Please take all this as a compliment. The text flows really well in sections 5-7. My concern is only that people who need to read it will have stopped before they read it.

[GF]: Thanks a lot and I understand your point. The change to document structure will reduce Telecom Italia specific implementation section, however that report includes some very useful peculiarities for a Service Provider implementation (e.g metric transparency, choise of marking bits, NMS oriented architecture,…)

In Section 8,

   the measurements described in this document
   are passive, so there are no packets injected into the network
   causing potential harm to the network itself and to data traffic.

might be clearer if it said "no new packets injected".

(I know you know this stuff, but you're also writing for reviewers, ADs, and actual implementers of your RFC who may not know that)

[GF]: Agree

*** Includes suggestion for change to document structure - You talk about "harm caused by the measurement" and "harm to the measurement" (and that's good), but I think the paragraph that starts

  The measurement itself may be affected by routers

falls into the second group, and then the paragraph that starts

   One of the main security threats in OAM protocols is network
   reconnaissance;

goes back to the first group. If you switched the order, this section would be divided more clearly into the two groups (and network security folk who are only worried about "harm caused by the measurement" can safely stop reading when they get to the parts about "harm to the measurement"). Maybe dividing the Security Considerations section into two named sub-sections would be helpful to readers.

[GF]: Ok I will do the division

I'm not happy about this, but in 2017, we're worried about people who have really good capabilities for pervasive monitoring (see BCP 188 at https://tools.ietf.org/html/rfc7258 to remind yourself why).

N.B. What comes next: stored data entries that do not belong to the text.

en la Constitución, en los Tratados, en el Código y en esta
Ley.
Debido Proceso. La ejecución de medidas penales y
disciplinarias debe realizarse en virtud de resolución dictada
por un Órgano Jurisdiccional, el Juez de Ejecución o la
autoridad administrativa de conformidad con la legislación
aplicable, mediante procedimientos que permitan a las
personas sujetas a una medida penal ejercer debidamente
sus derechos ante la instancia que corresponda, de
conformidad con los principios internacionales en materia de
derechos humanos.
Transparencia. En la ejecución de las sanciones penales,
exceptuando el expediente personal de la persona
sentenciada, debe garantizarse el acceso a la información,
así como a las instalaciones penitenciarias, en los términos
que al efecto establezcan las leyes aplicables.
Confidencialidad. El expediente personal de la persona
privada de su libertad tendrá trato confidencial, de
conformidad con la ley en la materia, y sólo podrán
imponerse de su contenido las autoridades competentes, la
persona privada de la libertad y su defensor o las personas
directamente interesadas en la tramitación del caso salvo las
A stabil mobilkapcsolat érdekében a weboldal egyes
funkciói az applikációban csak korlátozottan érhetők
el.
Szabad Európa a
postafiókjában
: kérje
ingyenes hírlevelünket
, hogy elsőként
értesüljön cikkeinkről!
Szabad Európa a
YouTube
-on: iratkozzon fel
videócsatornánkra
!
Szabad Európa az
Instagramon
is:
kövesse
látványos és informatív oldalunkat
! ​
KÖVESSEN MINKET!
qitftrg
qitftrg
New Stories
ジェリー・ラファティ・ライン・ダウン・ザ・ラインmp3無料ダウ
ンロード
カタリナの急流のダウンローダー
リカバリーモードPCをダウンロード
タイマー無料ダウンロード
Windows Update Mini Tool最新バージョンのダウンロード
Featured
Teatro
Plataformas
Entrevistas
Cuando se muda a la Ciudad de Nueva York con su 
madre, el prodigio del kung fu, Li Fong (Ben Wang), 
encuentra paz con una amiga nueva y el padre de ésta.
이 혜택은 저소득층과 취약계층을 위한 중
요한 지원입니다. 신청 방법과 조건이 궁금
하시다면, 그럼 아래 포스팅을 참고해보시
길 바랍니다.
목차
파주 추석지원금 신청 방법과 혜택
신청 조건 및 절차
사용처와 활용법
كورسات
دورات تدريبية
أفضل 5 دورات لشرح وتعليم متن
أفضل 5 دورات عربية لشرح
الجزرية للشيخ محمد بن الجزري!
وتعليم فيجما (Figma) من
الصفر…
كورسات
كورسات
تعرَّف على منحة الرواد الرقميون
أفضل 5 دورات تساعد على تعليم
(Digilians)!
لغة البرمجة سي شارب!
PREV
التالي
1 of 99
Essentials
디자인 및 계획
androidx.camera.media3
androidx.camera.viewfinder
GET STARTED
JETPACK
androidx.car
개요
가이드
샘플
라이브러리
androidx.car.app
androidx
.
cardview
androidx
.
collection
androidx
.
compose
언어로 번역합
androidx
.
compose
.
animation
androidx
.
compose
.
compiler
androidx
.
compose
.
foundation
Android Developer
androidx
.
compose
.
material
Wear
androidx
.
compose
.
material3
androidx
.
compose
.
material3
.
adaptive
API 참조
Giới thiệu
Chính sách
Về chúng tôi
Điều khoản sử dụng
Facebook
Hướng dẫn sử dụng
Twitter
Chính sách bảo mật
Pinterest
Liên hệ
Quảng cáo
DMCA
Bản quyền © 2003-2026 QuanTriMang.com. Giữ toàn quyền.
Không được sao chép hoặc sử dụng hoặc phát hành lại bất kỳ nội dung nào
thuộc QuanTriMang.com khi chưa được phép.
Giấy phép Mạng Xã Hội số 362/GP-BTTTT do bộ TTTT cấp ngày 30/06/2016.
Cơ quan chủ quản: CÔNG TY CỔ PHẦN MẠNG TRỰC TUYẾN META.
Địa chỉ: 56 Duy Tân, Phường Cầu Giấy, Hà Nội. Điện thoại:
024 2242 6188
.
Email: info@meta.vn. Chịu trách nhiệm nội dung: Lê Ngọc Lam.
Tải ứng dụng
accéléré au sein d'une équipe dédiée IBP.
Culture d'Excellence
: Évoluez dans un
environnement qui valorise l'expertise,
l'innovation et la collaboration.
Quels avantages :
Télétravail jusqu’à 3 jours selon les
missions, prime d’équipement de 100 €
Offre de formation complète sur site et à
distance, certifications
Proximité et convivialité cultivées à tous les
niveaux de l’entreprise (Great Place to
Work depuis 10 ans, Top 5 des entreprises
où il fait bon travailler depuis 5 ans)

So I'm thinking that in this text,

   One of the main security threats in OAM protocols is network
   reconnaissance; an attacker can gather information about the network
   performance by passively eavesdropping to OAM messages.  The
   advantage of the methods described in this document is that the
   marking bits are the only information that is exchanged between the
   network devices.  Therefore, passive eavesdropping to data plane
   traffic does not allow attackers to gain information about the
   network performance.

your point is that that attackers can't gain information about network performance from a single monitoring point, and must use synchronized monitoring points at multiple points on the path, because they have to do the same kind of measurement and aggregation that Service Providers using Alternate Marking must do.

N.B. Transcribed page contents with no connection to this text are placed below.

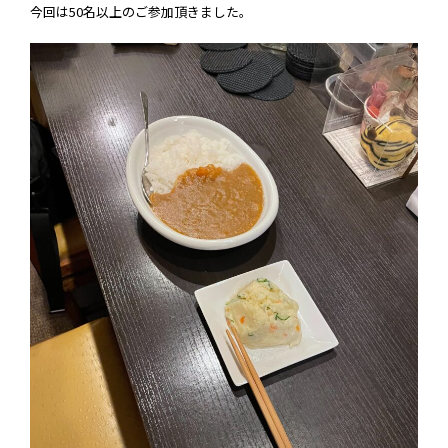
今回は50名以上のご参加頂きました。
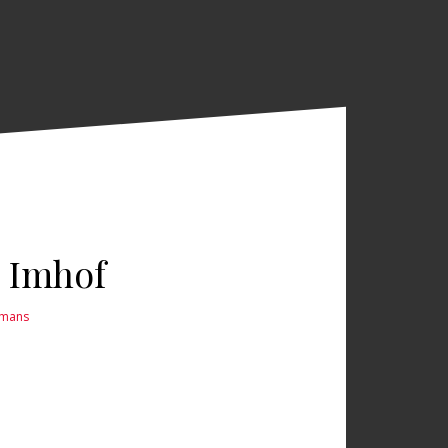
e Imhof
mans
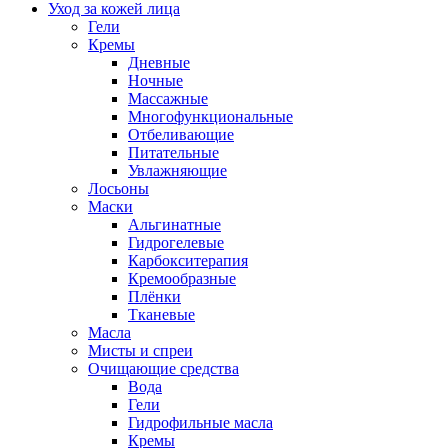
Уход за кожей лица
Гели
Кремы
Дневные
Ночные
Массажные
Многофункциональные
Отбеливающие
Питательные
Увлажняющие
Лосьоны
Маски
Альгинатные
Гидрогелевые
Карбокситерапия
Кремообразные
Плёнки
Тканевые
Масла
Мисты и спреи
Очищающие средства
Вода
Гели
Гидрофильные масла
Кремы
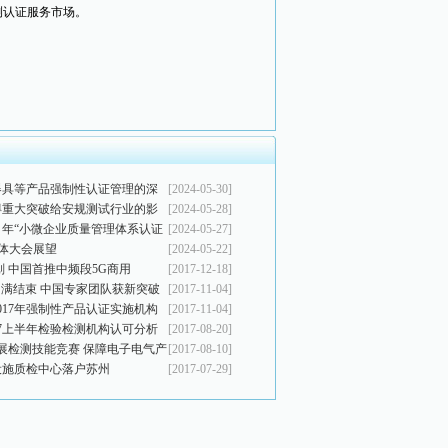
测认证服务市场。
烧器具等产品强制性认证管理的深
[2024-05-30]
得重大突破给安规测试行业的影
[2024-05-28]
023 年“小微企业质量管理体系认证
[2024-05-27]
通报》解读
1 全体大会展望
[2024-05-22]
划 中国首推中频段5G商用
[2017-12-18]
R年会圆满结束 中国专家团队获新突破
[2017-11-04]
017年强制性产品认证实施机构
[2017-11-04]
常指定
17上半年检验检测机构认可分析
[2017-08-20]
展检测技能竞赛 保障电子电气产
[2017-08-10]
设施质检中心落户苏州
[2017-07-29]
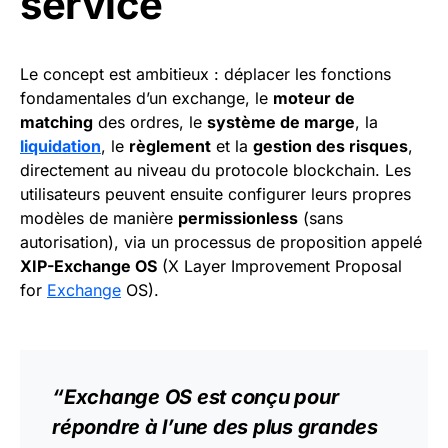
service
Le concept est ambitieux : déplacer les fonctions
fondamentales d’un exchange, le
moteur de
matching
des ordres, le
système de marge
, la
liquidation
, le
règlement
et la
gestion des risques
,
directement au niveau du protocole blockchain. Les
utilisateurs peuvent ensuite configurer leurs propres
modèles de manière
permissionless
(sans
autorisation), via un processus de proposition appelé
XIP-Exchange OS
(X Layer Improvement Proposal
for
Exchange
OS).
“Exchange OS est conçu pour
répondre à l’une des plus grandes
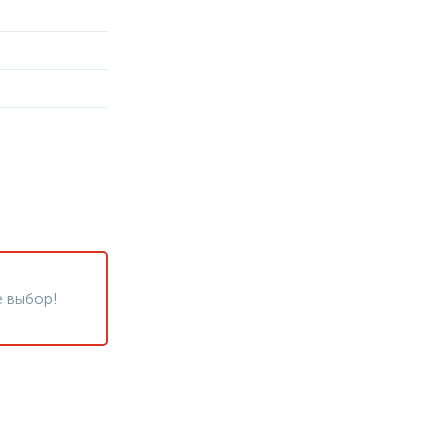
 выбор!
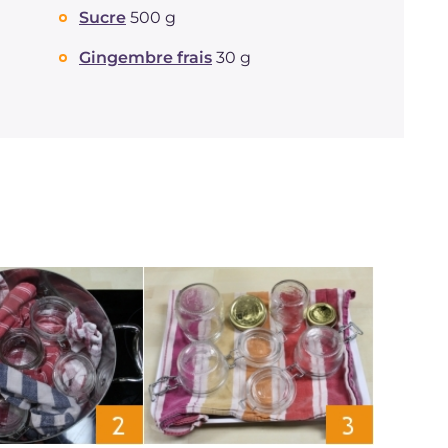
Sucre
500 g
Protéine
g
0.2
dont acides gras saturés
g
0.01
Gingembre frais
30 g
Fibre
g
0.2
Sodium
mg
1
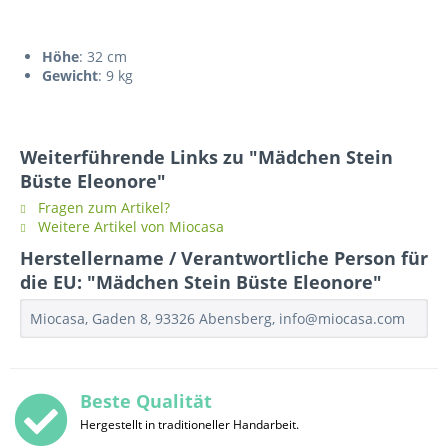
Höhe
: 32 cm
Gewicht
: 9 kg
Weiterführende Links zu "Mädchen Stein
Büste Eleonore"
Fragen zum Artikel?
Weitere Artikel von Miocasa
Herstellername / Verantwortliche Person für
die EU: "Mädchen Stein Büste Eleonore"
Miocasa, Gaden 8, 93326 Abensberg, info@miocasa.com
Beste Qualität
Hergestellt in traditioneller Handarbeit.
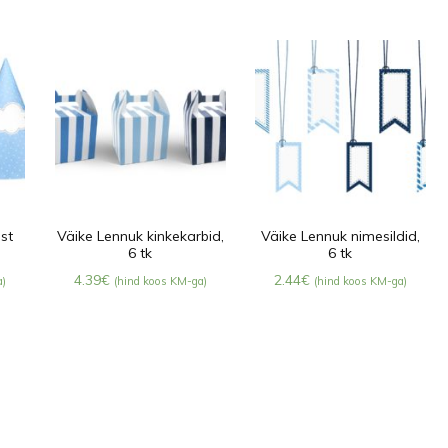
st
Väike Lennuk kinkekarbid,
Väike Lennuk nimesildid,
6 tk
6 tk
4.39
€
2.44
€
a)
(hind koos KM-ga)
(hind koos KM-ga)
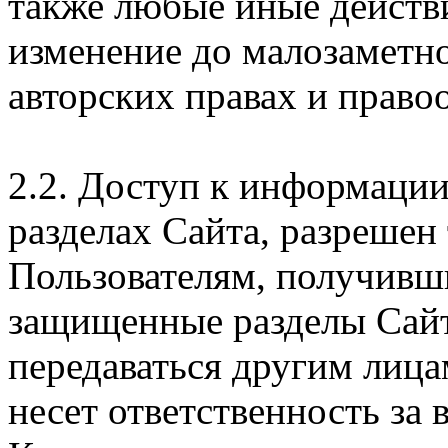
также любые иные действи
изменение до малозаметн
авторских правах и правоо
2.2. Доступ к информаци
разделах Сайта, разрешен
Пользователям, получивши
защищенные разделы Сайт
передаваться другим лица
несет ответственность за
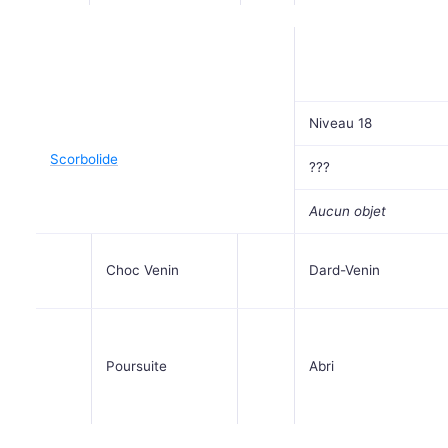
Niveau 18
Scorbolide
???
Aucun objet
Choc Venin
Dard-Venin
Poursuite
Abri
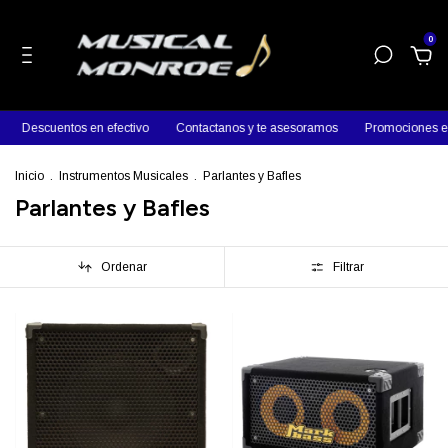
0
Descuentos en efectivo
Contactanos y te asesoramos
Promociones en
Inicio
.
Instrumentos Musicales
.
Parlantes y Bafles
Parlantes y Bafles
Ordenar
Filtrar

If that's true, it's probably worth saying, before a secdir reviewer asks about it. And I should mention that I just looked at https://www.ietf.org/mailman/roster/secdir, and you COULD get the author of BCP 188 as your secdir reviewer ;-)

*** Includes suggestion for change to document structure - It would probably be helpful if your "Conclusions" section was significantly earlier in the document - it would strengthen your "Overview of the Method" section a lot, if it was there - and it's more "Summary" than "Conclusion". At a minimum, it shouldn't be behind the Security Considerations, because it's really helpful text, and the current location hides it.